Regeling van de minister van Binnenlandse Zaken en Koninkrijksrelaties van 19 januari 2012, nr. 2012-190112 CZW/WVOB/WBI, houdende wijziging van het Voorzieningenstelsel Uitzendingen Binnenlandse Zaken en Koninkrijksrelaties in verband met de evaluatie van het Voorzieningenstelsel Uitzendingen Binnenlandse Zaken en Koninkrijksrelaties en enkele wetstechnische verbeteringen

De minister van Binnenlandse Zaken en Koninkrijksrelaties,

Gelet op artikel 4 van het Besluit beschikbaarstelling ambtenaren aan de Nederlandse Antillen en Aruba;

Besluit:

ARTIKEL I

De regeling Voorzieningenstelsel uitzendingen Binnenlandse Zaken en Koninkrijkrelaties wordt als volgt gewijzigd:

A

Artikel 1.1 wordt als volgt gewijzigd

1. In onderdeel g wordt ‘de ouders’ vervangen door: minimaal één van de ouders.
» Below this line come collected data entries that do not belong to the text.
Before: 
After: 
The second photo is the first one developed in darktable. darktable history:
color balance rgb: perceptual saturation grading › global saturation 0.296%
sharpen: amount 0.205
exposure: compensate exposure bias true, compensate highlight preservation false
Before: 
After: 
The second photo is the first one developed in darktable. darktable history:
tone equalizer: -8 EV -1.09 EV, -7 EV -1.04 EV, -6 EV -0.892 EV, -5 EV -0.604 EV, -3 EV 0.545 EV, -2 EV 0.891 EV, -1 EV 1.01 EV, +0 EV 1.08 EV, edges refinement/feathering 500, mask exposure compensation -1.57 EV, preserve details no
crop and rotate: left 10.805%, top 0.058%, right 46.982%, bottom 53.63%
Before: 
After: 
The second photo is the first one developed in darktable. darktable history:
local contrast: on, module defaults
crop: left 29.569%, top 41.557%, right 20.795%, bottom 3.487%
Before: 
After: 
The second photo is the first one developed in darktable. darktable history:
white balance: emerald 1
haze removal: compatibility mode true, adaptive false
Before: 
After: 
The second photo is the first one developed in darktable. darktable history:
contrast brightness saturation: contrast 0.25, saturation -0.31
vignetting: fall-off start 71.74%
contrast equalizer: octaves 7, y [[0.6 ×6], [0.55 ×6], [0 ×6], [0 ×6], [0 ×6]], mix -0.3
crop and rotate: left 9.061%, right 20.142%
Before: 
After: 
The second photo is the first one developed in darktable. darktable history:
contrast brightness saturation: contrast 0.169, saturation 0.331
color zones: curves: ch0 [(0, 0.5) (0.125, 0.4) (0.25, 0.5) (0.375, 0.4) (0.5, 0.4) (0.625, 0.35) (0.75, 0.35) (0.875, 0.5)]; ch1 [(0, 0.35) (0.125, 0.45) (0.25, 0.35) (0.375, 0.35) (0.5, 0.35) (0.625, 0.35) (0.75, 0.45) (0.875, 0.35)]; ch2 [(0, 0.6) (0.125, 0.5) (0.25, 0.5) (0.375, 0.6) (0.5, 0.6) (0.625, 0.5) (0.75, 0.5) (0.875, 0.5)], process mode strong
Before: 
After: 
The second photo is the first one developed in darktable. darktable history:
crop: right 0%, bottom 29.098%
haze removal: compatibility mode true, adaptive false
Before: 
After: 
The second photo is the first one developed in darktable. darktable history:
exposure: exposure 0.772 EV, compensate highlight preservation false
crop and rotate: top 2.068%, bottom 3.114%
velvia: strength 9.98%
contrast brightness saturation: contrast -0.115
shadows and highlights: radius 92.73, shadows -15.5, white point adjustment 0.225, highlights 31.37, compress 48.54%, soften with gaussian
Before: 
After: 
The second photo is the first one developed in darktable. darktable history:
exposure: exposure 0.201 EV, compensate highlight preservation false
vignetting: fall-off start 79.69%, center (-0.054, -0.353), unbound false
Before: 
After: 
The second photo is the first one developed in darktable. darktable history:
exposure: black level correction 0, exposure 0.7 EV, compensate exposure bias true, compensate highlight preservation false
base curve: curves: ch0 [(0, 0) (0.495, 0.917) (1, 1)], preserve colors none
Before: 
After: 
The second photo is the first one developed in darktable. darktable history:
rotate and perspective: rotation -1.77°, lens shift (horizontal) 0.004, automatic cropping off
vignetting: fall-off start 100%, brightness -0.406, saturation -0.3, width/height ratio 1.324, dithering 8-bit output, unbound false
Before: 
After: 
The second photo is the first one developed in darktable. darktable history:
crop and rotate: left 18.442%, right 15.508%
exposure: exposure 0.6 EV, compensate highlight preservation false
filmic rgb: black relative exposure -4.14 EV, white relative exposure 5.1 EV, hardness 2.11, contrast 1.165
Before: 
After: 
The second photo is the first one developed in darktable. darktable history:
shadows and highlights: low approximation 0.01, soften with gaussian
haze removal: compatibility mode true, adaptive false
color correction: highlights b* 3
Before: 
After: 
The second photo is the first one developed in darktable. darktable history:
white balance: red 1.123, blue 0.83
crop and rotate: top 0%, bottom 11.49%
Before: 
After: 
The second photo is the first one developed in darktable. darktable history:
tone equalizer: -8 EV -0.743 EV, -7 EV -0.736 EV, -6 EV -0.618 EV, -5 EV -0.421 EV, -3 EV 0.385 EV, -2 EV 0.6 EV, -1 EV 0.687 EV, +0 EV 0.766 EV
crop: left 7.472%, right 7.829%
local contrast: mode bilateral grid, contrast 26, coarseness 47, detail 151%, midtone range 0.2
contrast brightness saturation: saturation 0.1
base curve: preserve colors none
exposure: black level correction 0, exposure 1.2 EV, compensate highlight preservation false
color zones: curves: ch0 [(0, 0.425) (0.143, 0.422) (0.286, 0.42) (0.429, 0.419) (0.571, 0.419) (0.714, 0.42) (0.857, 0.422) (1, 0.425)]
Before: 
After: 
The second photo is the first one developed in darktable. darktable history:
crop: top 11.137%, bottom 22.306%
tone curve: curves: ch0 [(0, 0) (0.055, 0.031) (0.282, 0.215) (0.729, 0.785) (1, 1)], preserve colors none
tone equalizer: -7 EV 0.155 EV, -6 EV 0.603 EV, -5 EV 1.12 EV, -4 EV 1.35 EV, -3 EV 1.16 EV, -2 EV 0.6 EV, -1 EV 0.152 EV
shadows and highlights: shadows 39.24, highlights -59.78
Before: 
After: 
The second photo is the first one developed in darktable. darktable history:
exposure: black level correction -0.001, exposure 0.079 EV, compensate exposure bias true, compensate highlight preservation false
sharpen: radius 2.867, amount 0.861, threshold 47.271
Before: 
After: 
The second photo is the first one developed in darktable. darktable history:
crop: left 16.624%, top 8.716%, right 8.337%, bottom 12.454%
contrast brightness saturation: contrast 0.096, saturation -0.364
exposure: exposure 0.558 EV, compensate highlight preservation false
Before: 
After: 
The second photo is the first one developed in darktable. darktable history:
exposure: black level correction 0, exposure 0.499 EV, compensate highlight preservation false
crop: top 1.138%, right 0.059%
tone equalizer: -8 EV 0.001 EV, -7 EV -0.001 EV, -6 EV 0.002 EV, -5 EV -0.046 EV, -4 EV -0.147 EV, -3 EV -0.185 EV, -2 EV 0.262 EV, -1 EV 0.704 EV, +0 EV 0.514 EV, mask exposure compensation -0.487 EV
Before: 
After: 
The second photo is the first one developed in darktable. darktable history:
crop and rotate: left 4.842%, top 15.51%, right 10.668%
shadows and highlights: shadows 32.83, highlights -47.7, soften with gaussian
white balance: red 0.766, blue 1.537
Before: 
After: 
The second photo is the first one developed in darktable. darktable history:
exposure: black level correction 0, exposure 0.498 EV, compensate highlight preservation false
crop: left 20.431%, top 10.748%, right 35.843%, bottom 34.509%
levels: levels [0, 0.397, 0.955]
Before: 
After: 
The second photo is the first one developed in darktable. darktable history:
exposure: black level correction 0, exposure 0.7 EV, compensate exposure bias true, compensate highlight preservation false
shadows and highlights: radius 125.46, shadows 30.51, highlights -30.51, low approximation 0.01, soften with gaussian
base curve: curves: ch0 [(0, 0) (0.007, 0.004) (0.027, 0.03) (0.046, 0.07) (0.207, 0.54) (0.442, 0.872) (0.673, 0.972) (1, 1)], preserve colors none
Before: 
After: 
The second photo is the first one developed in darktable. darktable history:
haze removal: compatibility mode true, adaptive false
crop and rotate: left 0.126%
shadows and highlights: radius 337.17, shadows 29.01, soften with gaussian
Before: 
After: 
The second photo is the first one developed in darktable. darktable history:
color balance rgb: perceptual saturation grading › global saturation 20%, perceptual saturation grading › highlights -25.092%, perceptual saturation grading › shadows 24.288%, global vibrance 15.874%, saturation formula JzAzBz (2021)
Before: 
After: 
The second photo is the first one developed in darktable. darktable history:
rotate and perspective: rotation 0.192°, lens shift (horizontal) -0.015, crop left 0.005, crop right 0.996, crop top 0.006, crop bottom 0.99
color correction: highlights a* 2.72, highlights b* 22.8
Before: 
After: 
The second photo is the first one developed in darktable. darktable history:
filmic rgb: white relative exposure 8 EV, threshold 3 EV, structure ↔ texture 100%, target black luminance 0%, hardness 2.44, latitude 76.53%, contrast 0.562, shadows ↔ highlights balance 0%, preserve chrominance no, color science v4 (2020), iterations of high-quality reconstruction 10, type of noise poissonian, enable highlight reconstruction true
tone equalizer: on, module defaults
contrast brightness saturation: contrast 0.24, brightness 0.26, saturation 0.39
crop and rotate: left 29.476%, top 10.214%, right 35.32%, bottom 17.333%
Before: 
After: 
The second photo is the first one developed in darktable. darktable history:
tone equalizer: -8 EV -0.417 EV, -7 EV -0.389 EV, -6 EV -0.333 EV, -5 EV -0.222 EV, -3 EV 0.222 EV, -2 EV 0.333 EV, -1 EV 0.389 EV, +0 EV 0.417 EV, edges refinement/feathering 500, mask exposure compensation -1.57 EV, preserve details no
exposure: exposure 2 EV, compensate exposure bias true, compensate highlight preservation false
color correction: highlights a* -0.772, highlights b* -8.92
2. In onderdeel l wordt na ‘belanghebbende’ ingevoegd:, voorafgaand aan de uitzending,

3. In onderdeel m wordt ‘factor 1,1’ vervangen door: factor 1,14

4. Aan het einde van onderdeel m wordt een zin toegevoegd luidende: Het Standaard Netto Nederland betreft het bestendige Nederlandse salaris.

5. Aan onderdeel o wordt toegevoegd: 8. meerkosten als gevolg van het voeren van een éénpersoonshuishouding.

6. Aan onderdeel p wordt onder ‘de verblijfscomponent’ een zin toegevoegd luidende: het door de minister vastgesteld percentage van het Standaard Netto Nederland dat beoogt een tegemoetkoming te zijn voor de kosten die voortvloeien uit de verschillen in verblijfsomstandigheden tussen Nederland en het land van plaatsing.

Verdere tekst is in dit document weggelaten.